背景在战术战争中，碎片造成的穿透性战斗伤害令人担忧。爆炸装置产生的碎片可对包括头部在内的多个器官造成致命穿透。目标通过实验研究开放形状的头部替代模型对碎片冲击的弹道响应。我们假设头部替代物对小型碎片撞击的响应与大型射弹的响应不同。我们从弹道极限速度 (V50)、能量 (E50)、穿透所需的能量密度 (E50/A) 以及头部代型各层的相关破坏机制等方面对头部代型的弹道响应进行了评估。
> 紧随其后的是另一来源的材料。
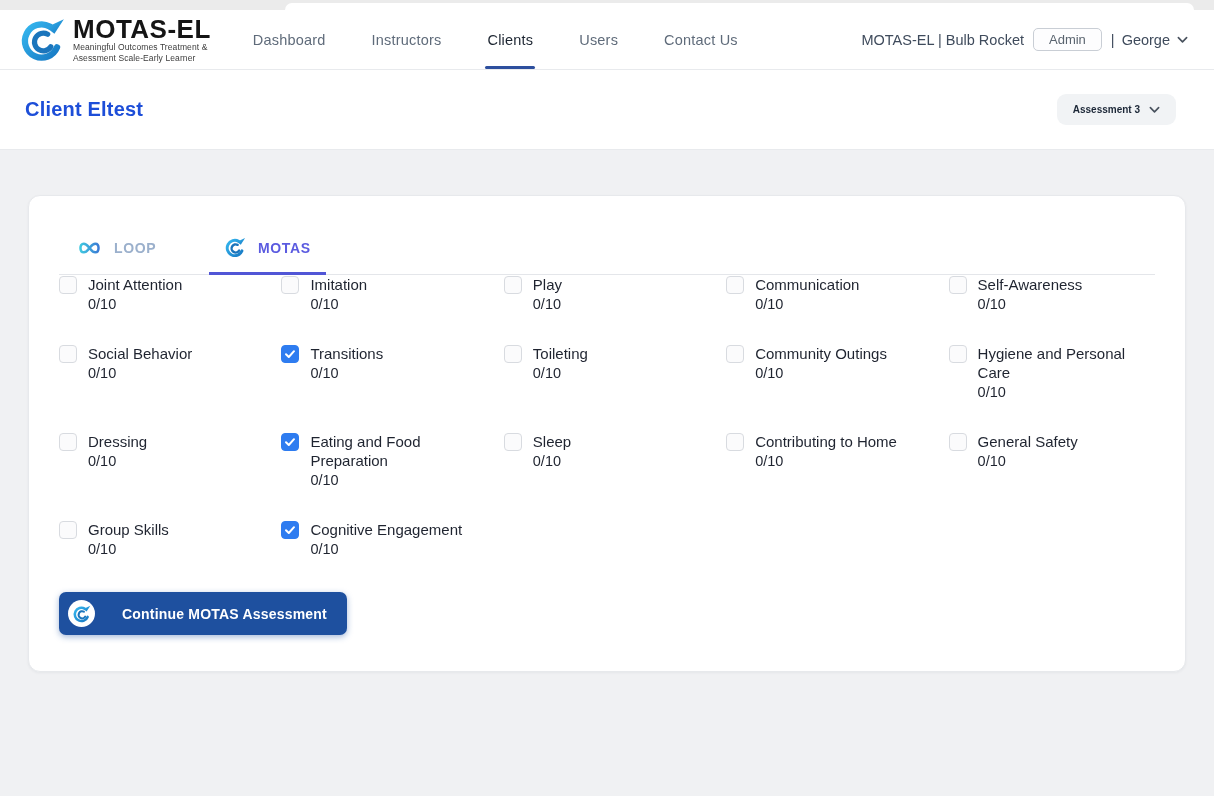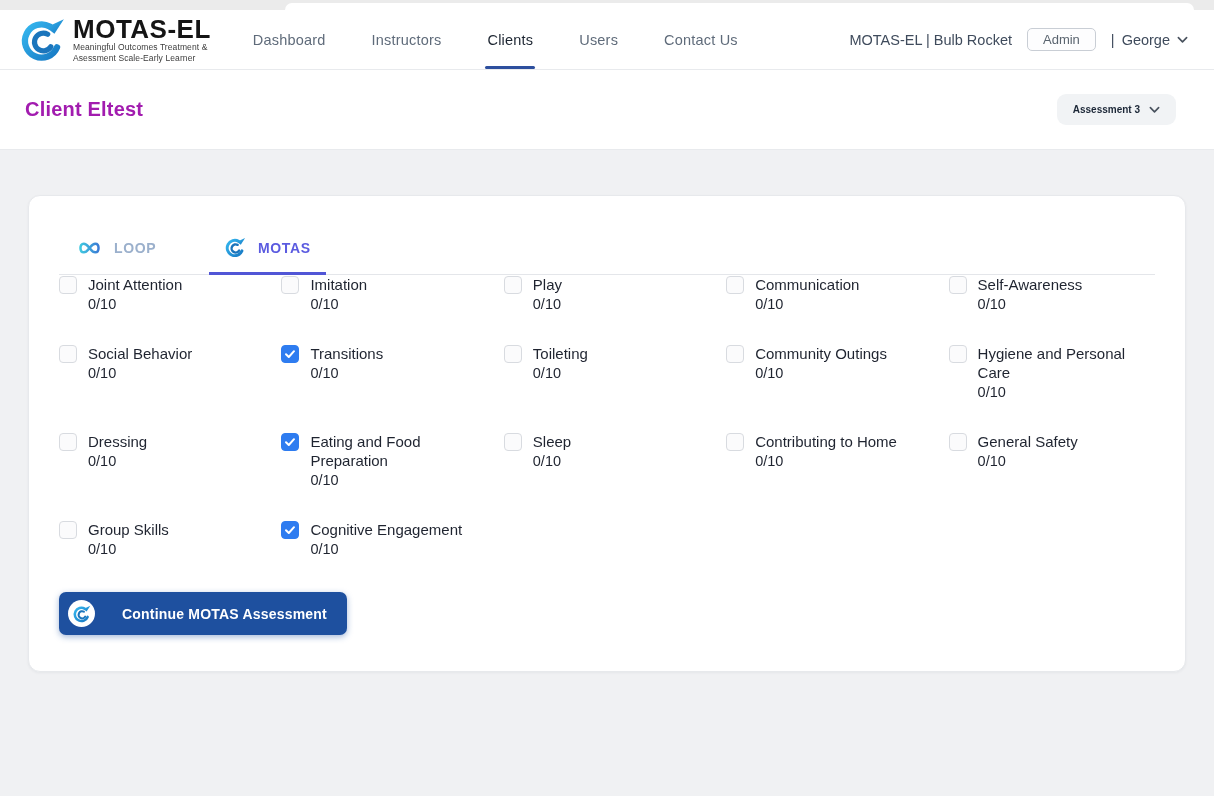--- a/index.html
+++ b/index.html
@@ -30,34 +30,34 @@
   .main-nav { display: flex; gap: 46px; margin-left: 42px; }
   .nav-item {
     font-size: 14.5px; color: #5f6b7a; cursor: pointer; position: relative;
     letter-spacing: 0.2px; white-space: nowrap;
   }
   .nav-item.active { color: #1b2430; font-weight: 500; }
   .nav-item.active::after {
     content: ""; position: absolute; left: -2px; right: -2px; bottom: -21px;
     height: 3px; background: #2d4f9e; border-radius: 2px;
   }
-  .account { margin-left: auto; display: flex; align-items: center; gap: 15px; font-size: 14.5px; color: #3f4b5c; }
+  .account { margin-left: auto; display: flex; align-items: center; gap: 9px; font-size: 14.5px; color: #3f4b5c; }
   .org-label { font-weight: 500; }
   .role-badge {
     border: 1px solid #c9ced5; border-radius: 5px; background: #fdfdfe;
     padding: 3px 15px; font-size: 13px; color: #5a646f;
   }
   .user-wrap { display: flex; align-items: center; gap: 7px; cursor: pointer; }
   .chev { width: 11px; height: 8px; color: #49525e; }
   
   .page-header {
     height: 80px; background: #fff; border-bottom: 1px solid #e8eaed;
     display: flex; align-items: center; padding: 0 38px 0 25px;
   }
-  .page-title { font-size: 20px; font-weight: 700; color: #a21caf; letter-spacing: 0.2px; }
+  .page-title { font-size: 20px; font-weight: 700; color: #1d4ed8; letter-spacing: 0.2px; }
   .assessment-btn {
     margin-left: auto; display: flex; align-items: center; gap: 9px;
     background: #f1f3f5; border: none; border-radius: 9px; padding: 10px 16px;
     font-family: inherit; font-size: 10px; font-weight: 600; color: #1c2737; cursor: pointer;
   }
   
   .page-body { background: #f0f1f3; height: 770px; padding: 45px 28px 48px; }
   .card {
     background: #fff; border: 1px solid #e7e9ec; border-radius: 12px;
     box-shadow: 0 1px 3px rgba(20,30,50,0.05); padding: 34px 30px 36px;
使用气动气枪装置将 1.10 g 和 2.79 g 的凿鼻式碎片模拟射弹（FSP）撞击到头部假体上。结果 2.79 g FSP 的 V50 和 E50/A 比 1.10 g FSP 低约 50%。皮肤模拟物在剪切和弹性孔扩大的共同作用下失效。头骨模拟物因圆锥体断裂而失效。在穿透的情况下，FSP 将头骨模拟物断裂的圆锥体破碎成小块，并穿透到大脑模拟物中。结果表明，V50 和 E50/A 受 FSP 大小的影响。对于所研究的碎片，15-25 J 的能量足以造成不同程度的穿透脑模拟物。头部模拟物的所有三层均以不同的机制失效。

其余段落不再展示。